EXTRACTED RECORDS:

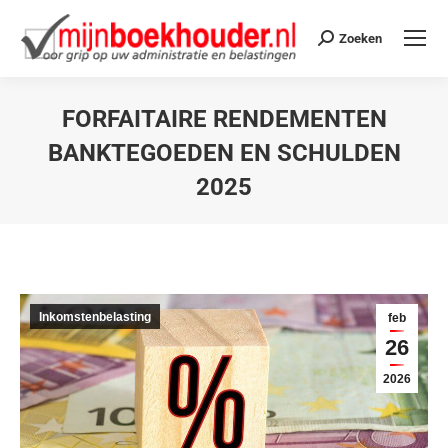
Zoeken
FORFAITAIRE RENDEMENTEN
BANKTEGOEDEN EN SCHULDEN
2025
Je bent hier:
Inkomstenbelasting
feb
26
2026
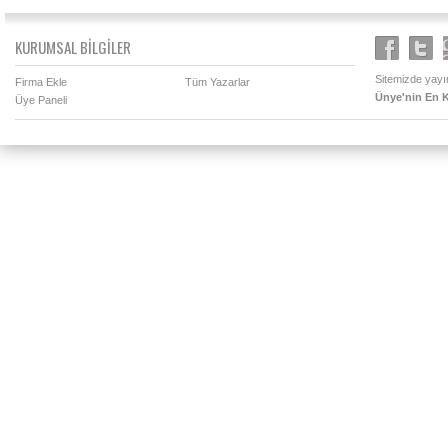
KURUMSAL BİLGİLER
Sitemizde yayın
Firma Ekle
Tüm Yazarlar
Ünye'nin En K
Üye Paneli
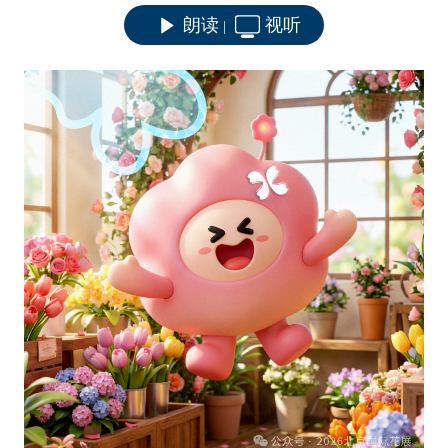
朗读
视听
|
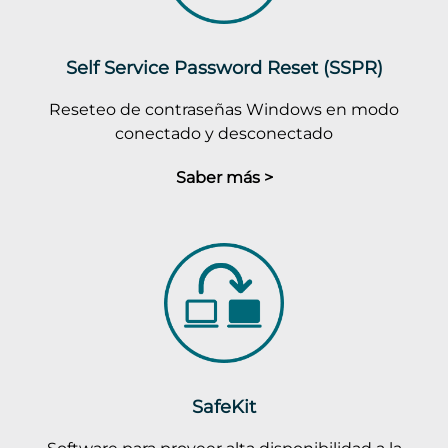
Self Service Password Reset (SSPR)
Reseteo de contraseñas Windows en modo
conectado y desconectado
Saber más >
SafeKit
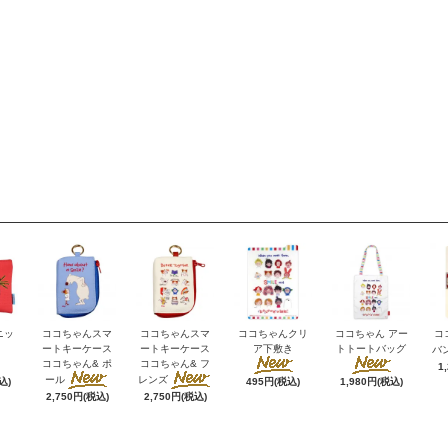
ニッ
ココちゃんスマ
ココちゃんスマ
ココちゃんクリ
ココちゃん アー
コ
ートキーケース
ートキーケース
ア下敷き
トトートバッグ
バ
ココちゃん& ポ
ココちゃん& フ
1
ール
レンズ
込)
495円(税込)
1,980円(税込)
2,750円(税込)
2,750円(税込)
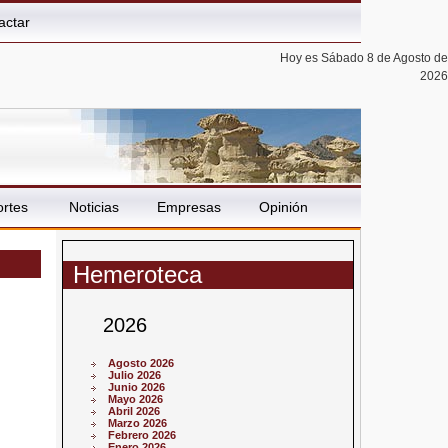
actar
Hoy es Sábado 8 de Agosto de
2026
rtes
Noticias
Empresas
Opinión
Hemeroteca
2026
Agosto 2026
Julio 2026
Junio 2026
Mayo 2026
Abril 2026
Marzo 2026
Febrero 2026
Enero 2026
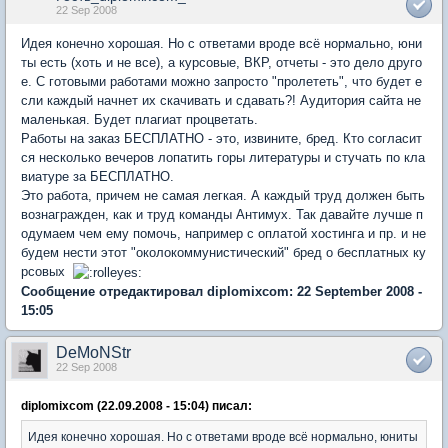
22 Sep 2008
Идея конечно хорошая. Но с ответами вроде всё нормально, юни
ты есть (хоть и не все), а курсовые, ВКР, отчеты - это дело друго
е. С готовыми работами можно запросто "пролететь", что будет е
сли каждый начнет их скачивать и сдавать?! Аудитория сайта не
маленькая. Будет плагиат процветать.
Работы на заказ БЕСПЛАТНО - это, извините, бред. Кто согласит
ся несколько вечеров лопатить горы литературы и стучать по кла
виатуре за БЕСПЛАТНО.
Это работа, причем не самая легкая. А каждый труд должен быть
вознагражден, как и труд команды Антимух. Так давайте лучше п
одумаем чем ему помочь, например с оплатой хостинга и пр. и не
будем нести этот "околокоммунистический" бред о бесплатных ку
рсовых
Сообщение отредактировал diplomixcom: 22 September 2008 -
15:05
DeMoNStr
22 Sep 2008
diplomixcom (22.09.2008 - 15:04) писал:
Идея конечно хорошая. Но с ответами вроде всё нормально, юниты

WHAT YOU HAVE TO DO: From the data above, pull out every line that contains the word "каждый" and list those lines.

EXPECTED OUTPUT:
сли каждый начнет их скачивать и сдавать?! Аудитория сайта не
Это работа, причем не самая легкая. А каждый труд должен быть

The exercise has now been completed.